SERANG,RADARBANTEN.CO.ID – Wakil Ketua MPR RI Yandri Susanto sebut, permasalahan soal haji selama ini selalu menuai pro dan kontra.
Untuk itu, Pemerintah saat ini terus melakukan sosialisasi agar masyarakat mengetahui tahap-tahap saat ingin melakukan ibadah haji.
“haji ini pro kontranya banyak. Persoalannya banyak, maka saya membuat acara bersama Kepala BPKH untuk menginformasikan kepada masyarakat. Misalkan tadi bagaimana pola ongkos haji itu kita atur sedemikian rupa sebagian dibayar oleh jamaah,” ujar Yandri, Jumat 10 November 2023.
Yandri menjelaskan, pada tahun 2024, para calon jemaah haji akan dilakukan screening kesehatan langsung oleh Kementerian Kesehatan apabila tidak bisa melakukan secara mandiri.
“Artinya belum tentu akan berangkat. Nah kalau dulu lunas dulu baru periksa kesehatan, sekarang periksa kesehatan dulu baru diberikan peluang untuk membayar lunas atau tidak,” katanya.
Menurutnya, hal tersebut masih berupa opsi. Selain itu, kata Yandri, upaya tersebut juga sebagai bentuk penekanan jumlah calon jemaah haji yang sakit, atau yang meninggal di tanah suci.
“Dan Kementrian kesehatan ini dalam rangka untuk menekan jumlah yang sakit maupun yang meninggal di tanah suci,” ucapnya.
Ia juga mengaku, saat ini pihaknya tengah mencari tahu alasan terkait biaya haji yang ada kenaikan, dan menjadi sorotan publik.

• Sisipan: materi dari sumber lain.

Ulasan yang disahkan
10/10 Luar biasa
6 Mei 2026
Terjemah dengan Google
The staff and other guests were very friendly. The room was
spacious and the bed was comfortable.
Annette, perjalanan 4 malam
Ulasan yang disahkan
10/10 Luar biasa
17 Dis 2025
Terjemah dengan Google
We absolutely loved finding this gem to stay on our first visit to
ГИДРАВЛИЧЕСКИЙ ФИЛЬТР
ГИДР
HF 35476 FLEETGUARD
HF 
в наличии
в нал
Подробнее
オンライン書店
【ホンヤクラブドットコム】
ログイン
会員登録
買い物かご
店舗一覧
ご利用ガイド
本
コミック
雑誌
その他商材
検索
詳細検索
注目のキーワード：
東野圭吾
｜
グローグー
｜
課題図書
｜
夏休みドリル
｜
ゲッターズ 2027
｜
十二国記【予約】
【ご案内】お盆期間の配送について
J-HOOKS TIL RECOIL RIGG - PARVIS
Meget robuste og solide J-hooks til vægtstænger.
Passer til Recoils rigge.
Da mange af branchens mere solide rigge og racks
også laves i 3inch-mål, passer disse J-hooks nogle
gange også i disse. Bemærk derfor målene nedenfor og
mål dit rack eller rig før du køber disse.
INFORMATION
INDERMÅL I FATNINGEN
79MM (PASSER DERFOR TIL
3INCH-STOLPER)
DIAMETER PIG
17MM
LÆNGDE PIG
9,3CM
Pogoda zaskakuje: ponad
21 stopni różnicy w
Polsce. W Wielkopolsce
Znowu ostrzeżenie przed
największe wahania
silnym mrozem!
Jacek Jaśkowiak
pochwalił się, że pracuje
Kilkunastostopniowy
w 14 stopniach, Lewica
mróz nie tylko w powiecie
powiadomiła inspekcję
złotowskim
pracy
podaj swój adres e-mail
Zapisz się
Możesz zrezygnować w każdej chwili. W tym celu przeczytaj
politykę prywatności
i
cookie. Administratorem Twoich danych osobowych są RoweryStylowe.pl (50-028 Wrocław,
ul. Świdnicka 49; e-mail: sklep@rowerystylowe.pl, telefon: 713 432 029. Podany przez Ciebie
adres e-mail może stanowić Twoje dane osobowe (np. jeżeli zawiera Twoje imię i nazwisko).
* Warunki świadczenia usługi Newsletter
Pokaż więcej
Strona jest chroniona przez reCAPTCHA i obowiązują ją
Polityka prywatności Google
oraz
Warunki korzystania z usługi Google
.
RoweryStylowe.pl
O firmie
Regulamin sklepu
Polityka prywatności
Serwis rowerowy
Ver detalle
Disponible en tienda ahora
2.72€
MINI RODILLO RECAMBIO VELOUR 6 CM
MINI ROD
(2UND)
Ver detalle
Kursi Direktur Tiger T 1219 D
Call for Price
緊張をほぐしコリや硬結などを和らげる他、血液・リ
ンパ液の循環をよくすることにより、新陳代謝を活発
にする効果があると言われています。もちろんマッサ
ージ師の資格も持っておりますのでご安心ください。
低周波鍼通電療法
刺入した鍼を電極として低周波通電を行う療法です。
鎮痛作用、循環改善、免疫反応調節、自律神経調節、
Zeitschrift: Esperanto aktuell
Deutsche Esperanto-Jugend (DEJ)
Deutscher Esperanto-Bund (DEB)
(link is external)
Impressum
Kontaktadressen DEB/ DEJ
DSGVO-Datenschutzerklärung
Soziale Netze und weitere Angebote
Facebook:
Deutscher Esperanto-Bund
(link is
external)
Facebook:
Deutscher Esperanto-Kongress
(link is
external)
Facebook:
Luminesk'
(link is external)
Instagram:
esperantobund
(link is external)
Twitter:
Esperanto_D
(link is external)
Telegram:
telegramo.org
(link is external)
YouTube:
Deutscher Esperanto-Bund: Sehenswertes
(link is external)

“Artinya kalau turun ya dibawah itu ya yang dibayar oleh jamaah Rp40 Juta dan yang Rp 40 juta koma sekian dibayar oleh nilai manfaat BPKH. Kalau naik, nah ini yang mau kita hitung berapa kenaikannya? Apa yang menyebabkan kenaikan? Apakah tiket, apakah penginapan, apakah katering ini kita belum tahu,” tuturnya.
“Tapi kita tetap minta kepada pemerintah nanti termasuk dari DPR,” tambahnya.